Monday, September 2, 2013

Book Reveiw: Richard Russo's "Empire Falls"



          In Empire Falls, Richard Russo offers a vivid portrait of a small, New England town that has slowly succumbed to poverty since the closure of its textile mill and clothing factory several decades before the novel’s beginning. The town’s population has slowly slipped away to more prosperous townships and cities, leaving most of the town’s property in the hands of Mrs. Whiting, the widow of C. B. Whiting, the last of the Whiting dynasty’s male line. Mrs. Whiting lives alone in her hacienda by the river, on the other side of the “iron bridge” from the town—except for the times when her crippled and mentally unstable daughter Cindy, comes to visit. She is an old, but active and vivacious woman, who possesses a keen ability to read human character and understand the motivations of her interlocutors, so that she can more easily manipulate them.
          Russo’s novel follows Miles Roby, the proprietor of the Empire Grill, in the months the months leading up to his impending divorce. Miles has just returned from his vacation on Martha’s Vineyard, where he and his teenaged daughter, Tick, stayed with Miles’s college friends, who own on a summer home on the island. It is an annual visit that always raises, for Miles, visions of what could have been, if his mother had not fallen ill and he had not put his studies on hold to return to Empire Falls, where he subsequently fell under Mrs. Whiting’s thumb, as manager of her Empire Grill.
          Miles is a man of deep loyalties, who trusts others easily and readily, and is sure that Mrs. Whiting will honor her promise to leave the Empire Grill to him after her death,—an event that, given the woman’s good health, is still many years off—despite all evidence suggesting that Mrs. Whiting only keeps the promises that suit her. Small-town life is not an existence that Miles relishes, and it’s not a life to which he wants his daughter to succumb.
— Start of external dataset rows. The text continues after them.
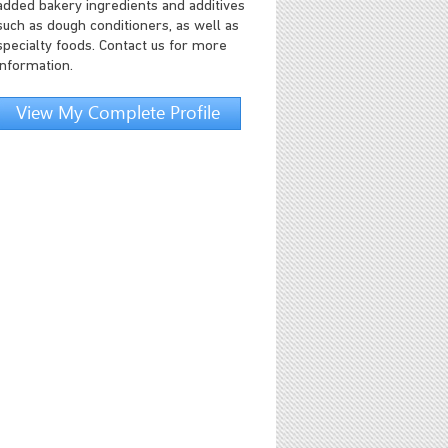
added bakery ingredients and additives
such as dough conditioners, as well as
specialty foods. Contact us for more
information.
View My Complete Profile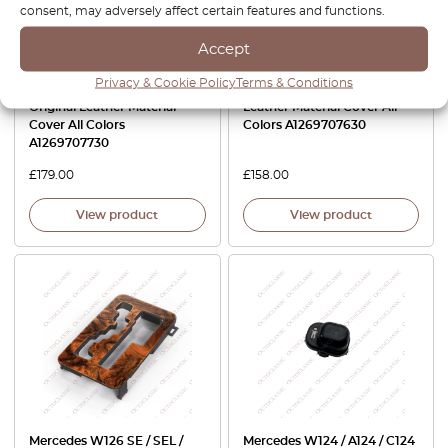
consent, may adversely affect certain features and functions.
Accept
Privacy & Cookie Policy
Terms & Conditions
Mercedes W126 Armrest
Mercedes W126 Armrest Eco
Original Leather Material
Leather Material Cover All
Cover All Colors
Colors A1269707630
A1269707730
£
179.00
£
158.00
View product
View product
Mercedes W126 SE / SEL /
Mercedes W124 / A124 / C124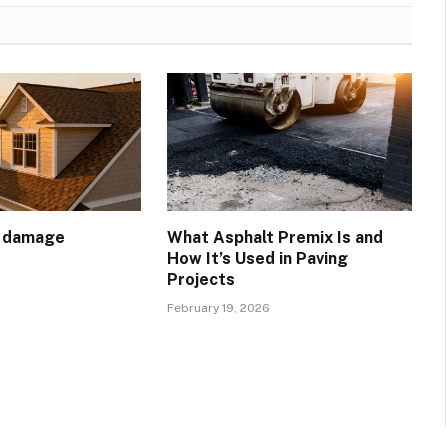
t damage
What Asphalt Premix Is and
How It’s Used in Paving
Projects
February 19, 2026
He tires of the demons from his past, the living men and women who walked beside him in his youth, and continue to harass and haunt him in adulthood. He dreams of inheriting the Empire Grill so that he can sell it, and use the money to help his daughter escape the life that he could not escape.
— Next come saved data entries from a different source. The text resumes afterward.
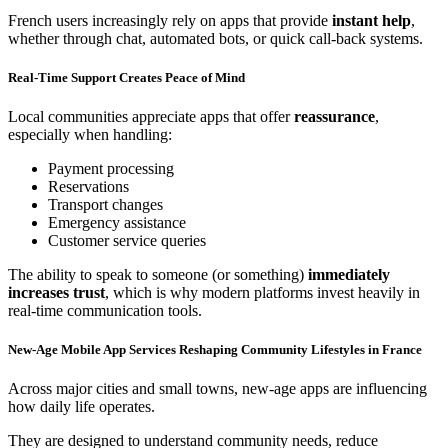
French users increasingly rely on apps that provide
instant help
,
whether through chat, automated bots, or quick call-back systems.
Real-Time Support Creates Peace of Mind
Local communities appreciate apps that offer
reassurance
,
especially when handling:
Payment processing
Reservations
Transport changes
Emergency assistance
Customer service queries
The ability to speak to someone (or something)
immediately
increases trust
, which is why modern platforms invest heavily in
real-time communication tools.
New-Age Mobile App Services Reshaping Community Lifestyles in France
Across major cities and small towns, new-age apps are influencing
how daily life operates.
They are designed to understand community needs, reduce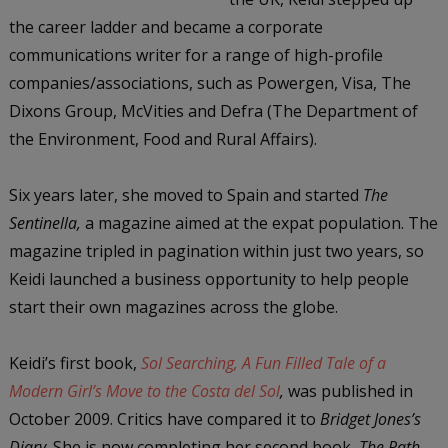
the career ladder and became a corporate
communications writer for a range of high-profile
companies/associations, such as Powergen, Visa, The
Dixons Group, McVities and Defra (The Department of
the Environment, Food and Rural Affairs).
Six years later, she moved to Spain and started
The
Sentinella,
a magazine aimed at the expat population. The
magazine tripled in pagination within just two years, so
Keidi launched a business opportunity to help people
start their own magazines across the globe.
Keidi’s first book,
Sol Searching, A Fun Filled Tale of a
Modern Girl’s Move to the Costa del Sol
,
was published in
October 2009. Critics have compared it to
Bridget Jones’s
Diary
. She is now completing her second book,
The Path
,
          Slowly, and with his brother’s urging, Miles begins to take some initiatives. Together, they make the Empire Grill profitable again, though they know that the Grill’s profits can never be optimized without Mrs. Whiting’s help, which she seems unwilling to give. As Miles works to change his future, visions of his past become interspersed with the novel’s narrative, revealing more about Miles and his family’s past, as well as the town’s past. The relationship between the Robys and the Whitings, between employees and employers is also more fully revealed, and the cyclical nature of Miles’s predicament, a cycle that he is trying to break, is more fully understood.
          Russo tells a story rich with detail and imbued with true to life characters. The writing is lucid and the story is intriguing. Emotion, hope, fear, ambition, love, compassion, cruelty, hate, pettiness, and vengeance all come together in the novel through characters who are, for the most part, just behaving as readers can expect them to behave. Russo is true to his characters, and true to the ambiguity of humanity: good people have faults, and bad people also have virtues. Empire Falls steadily builds toward its climax, using small details as large stepping stones to create, out of this perceptive investigation into the human character, a heart-pounding climax that concludes with a heart-touching denouement. This was my first Russo novel, and I’m definitely interested in reading another one soon.